**WHAT THE TASK ASKS**.
Look for the word "tail" in the entries below, then copy every line that has it.

**DATA PROVIDED**.
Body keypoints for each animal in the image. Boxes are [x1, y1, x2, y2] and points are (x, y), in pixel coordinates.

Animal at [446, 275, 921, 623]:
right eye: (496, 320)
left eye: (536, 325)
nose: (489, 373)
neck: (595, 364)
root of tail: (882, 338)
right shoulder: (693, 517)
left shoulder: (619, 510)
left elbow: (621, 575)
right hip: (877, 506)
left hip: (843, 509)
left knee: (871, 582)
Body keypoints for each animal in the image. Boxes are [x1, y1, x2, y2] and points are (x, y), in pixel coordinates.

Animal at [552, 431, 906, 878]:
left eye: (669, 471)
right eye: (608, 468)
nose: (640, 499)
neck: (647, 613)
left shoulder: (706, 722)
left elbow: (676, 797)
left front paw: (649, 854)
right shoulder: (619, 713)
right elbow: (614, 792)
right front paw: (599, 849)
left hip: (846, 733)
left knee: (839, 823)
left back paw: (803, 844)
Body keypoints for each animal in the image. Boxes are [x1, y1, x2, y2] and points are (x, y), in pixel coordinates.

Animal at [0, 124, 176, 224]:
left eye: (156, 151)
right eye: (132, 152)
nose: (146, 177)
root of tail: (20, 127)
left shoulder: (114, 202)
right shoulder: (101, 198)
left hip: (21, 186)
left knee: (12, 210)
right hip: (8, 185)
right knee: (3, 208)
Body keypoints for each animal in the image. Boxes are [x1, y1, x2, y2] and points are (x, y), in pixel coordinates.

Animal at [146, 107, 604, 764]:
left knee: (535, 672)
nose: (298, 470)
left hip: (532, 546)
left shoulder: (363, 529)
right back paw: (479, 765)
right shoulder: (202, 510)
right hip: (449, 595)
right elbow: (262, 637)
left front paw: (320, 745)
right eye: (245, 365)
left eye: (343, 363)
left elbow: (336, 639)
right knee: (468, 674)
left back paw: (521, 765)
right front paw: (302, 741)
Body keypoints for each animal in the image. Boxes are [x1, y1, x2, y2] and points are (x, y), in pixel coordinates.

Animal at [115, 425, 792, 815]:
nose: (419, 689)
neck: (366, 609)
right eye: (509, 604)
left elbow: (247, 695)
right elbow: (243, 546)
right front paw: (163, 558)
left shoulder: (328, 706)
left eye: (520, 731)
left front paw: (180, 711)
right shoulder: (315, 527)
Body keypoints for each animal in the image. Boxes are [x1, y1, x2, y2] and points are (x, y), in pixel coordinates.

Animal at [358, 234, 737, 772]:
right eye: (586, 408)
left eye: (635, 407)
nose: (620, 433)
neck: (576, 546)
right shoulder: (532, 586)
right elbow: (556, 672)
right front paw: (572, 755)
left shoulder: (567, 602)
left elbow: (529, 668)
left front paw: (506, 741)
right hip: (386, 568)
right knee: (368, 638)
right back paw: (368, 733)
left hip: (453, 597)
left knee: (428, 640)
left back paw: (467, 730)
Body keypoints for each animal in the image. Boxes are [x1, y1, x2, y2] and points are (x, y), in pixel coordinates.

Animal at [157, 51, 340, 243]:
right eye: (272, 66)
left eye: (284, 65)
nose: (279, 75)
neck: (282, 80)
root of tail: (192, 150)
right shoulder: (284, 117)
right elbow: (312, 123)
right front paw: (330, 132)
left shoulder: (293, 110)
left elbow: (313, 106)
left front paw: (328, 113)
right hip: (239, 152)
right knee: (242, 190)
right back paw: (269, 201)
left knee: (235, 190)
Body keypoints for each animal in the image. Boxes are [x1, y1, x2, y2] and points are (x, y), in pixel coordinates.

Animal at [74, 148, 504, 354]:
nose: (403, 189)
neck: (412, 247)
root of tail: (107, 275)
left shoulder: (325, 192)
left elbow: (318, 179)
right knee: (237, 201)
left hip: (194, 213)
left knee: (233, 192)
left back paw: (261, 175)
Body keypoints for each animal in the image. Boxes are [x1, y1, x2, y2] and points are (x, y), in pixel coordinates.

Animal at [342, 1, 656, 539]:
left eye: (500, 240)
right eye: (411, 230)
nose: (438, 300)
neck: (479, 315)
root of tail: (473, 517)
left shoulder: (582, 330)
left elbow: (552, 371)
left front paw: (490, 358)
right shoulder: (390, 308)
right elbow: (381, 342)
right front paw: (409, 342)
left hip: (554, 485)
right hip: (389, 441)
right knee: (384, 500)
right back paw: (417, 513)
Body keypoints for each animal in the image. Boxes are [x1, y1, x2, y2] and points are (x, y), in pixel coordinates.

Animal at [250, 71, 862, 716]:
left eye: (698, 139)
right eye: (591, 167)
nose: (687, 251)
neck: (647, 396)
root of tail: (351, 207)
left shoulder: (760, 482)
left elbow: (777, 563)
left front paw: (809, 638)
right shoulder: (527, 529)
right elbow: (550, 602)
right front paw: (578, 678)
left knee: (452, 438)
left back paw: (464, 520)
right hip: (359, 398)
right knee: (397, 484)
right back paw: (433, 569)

**REPLY TO THE TASK**.
root of tail: (882, 338)
root of tail: (20, 127)
root of tail: (192, 150)
root of tail: (107, 275)
root of tail: (473, 517)
root of tail: (351, 207)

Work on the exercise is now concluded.